Twa pigmies still live in these forests, pursuing millennia-old rituals to pacify the forest spirits living before venturing under its canopy, but they are mostly enslaved today. Small cultivators still resent subjection by pastoralist aristocrats. From Sudan came Islam, competing with Christian missionaries for the souls of the animists. Francophone and anglophone spheres of influence meet here, tearing at the fragile fabric of society, while the government in far-away
Kinshasa is mostly absent.

A treasury lies under the forests: Rwandan-sponsored M23 rebels allegedly exported some US$ 500 million worth of gold, produced by artisanal miners working under near-slavery conditions. Coltan, essential to smartphone technology, is collected by hand, and tin ore, rich enough to justify export by air, is found in the Kivu provinces, remote from all capitals, dominated by warlords and militias.

People relish bushmeat: antelope, crocodile, monkeys, chimpanzees, and fruit bats all go into the pot. And the forest extracts its revenge: many of these species carry diseases. But none so deadly as the Ebola virus, probably carried by the fruit bats.

Very contagious, the virus causes severe internal bleeding. The victim is highly contagious: a single droplet of body fluid can infect. In early epidemics a fatality rate of 88% was common, but the dedication of Ugandan Doctor Matthew Lukwia brought the fatality rate to around 50%. Rigid adherence to WHO isolation protocols, total attention to covering every millimetre of skin against possible contagion, teamwork to help colleagues to suit up, to inspect their heavy, uncomfortable gear under tropical heat and humidity, these were the secrets. Lukwia paid the ultimate price. Rushing to support a dying colleague he neglected to put on a face mask, and so joined the other 224 victims of the Gulu epidemic of 2000. A child in Sierra Leone, in 2014, ate fruit dropped by bats. Traditional funeral rites infected many, and in total 11, 310 deaths were counted, due to lack of coordination by governments and ignorance and distrust among the population.
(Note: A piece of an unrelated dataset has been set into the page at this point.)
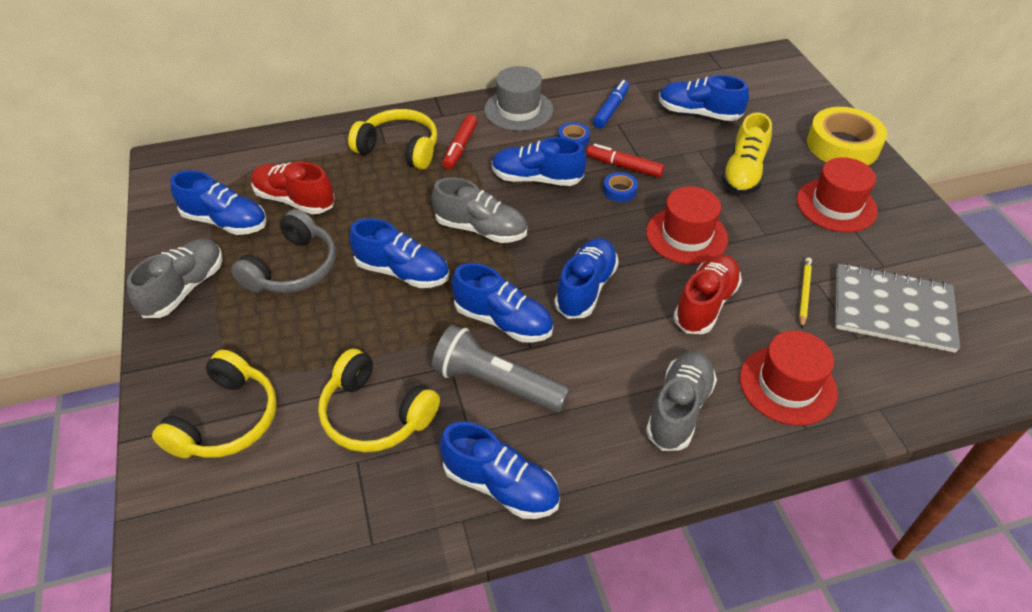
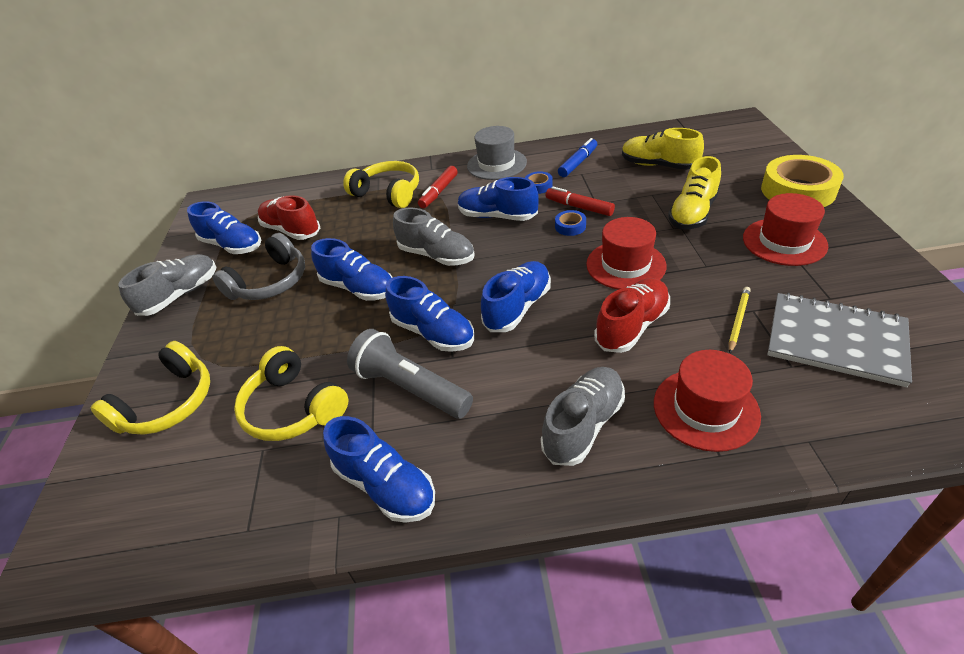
camera: 15 degrees right, 5 degrees down
blue shoe [659,75,749,121] -> yellow shoe [622,128,704,170]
The second epidemic in little more than a year in the Democratic Republic of Congo is now raging among the 250 000 inhabitants of Beni, in the shadow of the Rwenzori mountains. The first epidemic, at Mbandaka, was brought under control by efficient, professional action by Congolese authorities, international support, and a new, experimental vaccine. But the
epidemic centred on Beni is in danger of running out of control.

The battle against Ebola does not take place in a calm environment. In November 2018 rebel militias out of the mountains raided a clinic, sending health workers and contagious patients scattering, exposing vital vaccines to the tropical elements. A funeral of an Ebola victim was disrupted by young relatives who had been told that the ‘foreigners’ are killing people for
their organs, and wanted to inspect the body. Most of them were infected. In nearby Butembu the one million inhabitants, but a year ago, had running battles with government troops they accused of corruption and ethnic cleansing.

Health workers encounter massive distrust and fear among a population that sees any official presence as harmful. Military forces are often on the side of one ethnic group or the other, and the remoteness of the area makes it even more susceptible to ignorance and violence.

The political background does not help: until recently the ethnic divisions among the people of this region was exploited by neighbouring governments, and only a UN-brokered Framework Peace Agreement and a Force Intervention Brigade re-established peace. An attack by the Allied Democratic Front rebels hiding in the mountains from Ugandan military
sent thousands of refugees into Uganda, a day’s walk away. The army of the Democratic Republic of Congo, often underpaid, often from alien ethnic origin, is justly feared by the population. UN researchers have documented exploitation, virtual slavery of the population, and rampant corruption under the military, but also local militias.

The North Kivu and Ituri provinces are at a continental crossroads. The World Health Organisation has warned of the possibility of the disease spreading due to political instability. More than 56 000 people had been vaccinated so far to try to contain the disease. But there is good news. Signs are that the battle against this disease is slowly being won. Small children rarely survive Ebola. In September 2018 a baby, Benedicte, was born from a mother with Ebola, who died in childbirth. The baby contracted the dread disease, and only dedicated care over 45 days enabled her to survive. And now a mother, recently cured of Ebola, had given birth to a healthy baby, Sylvana. The vaccine cannot be given to pregnant women since the side-effects are too dangerous. But dedicated medical staff are finding ways to master the procedures, to fight the virus, and to improve the chances of survival.

The Rwenzori’s have seen peace, prosperity and growth, but also death, genocide and worse. Never has the message been so clear. Violence and war cause diseases to flourish. Africa needs peace and good governance.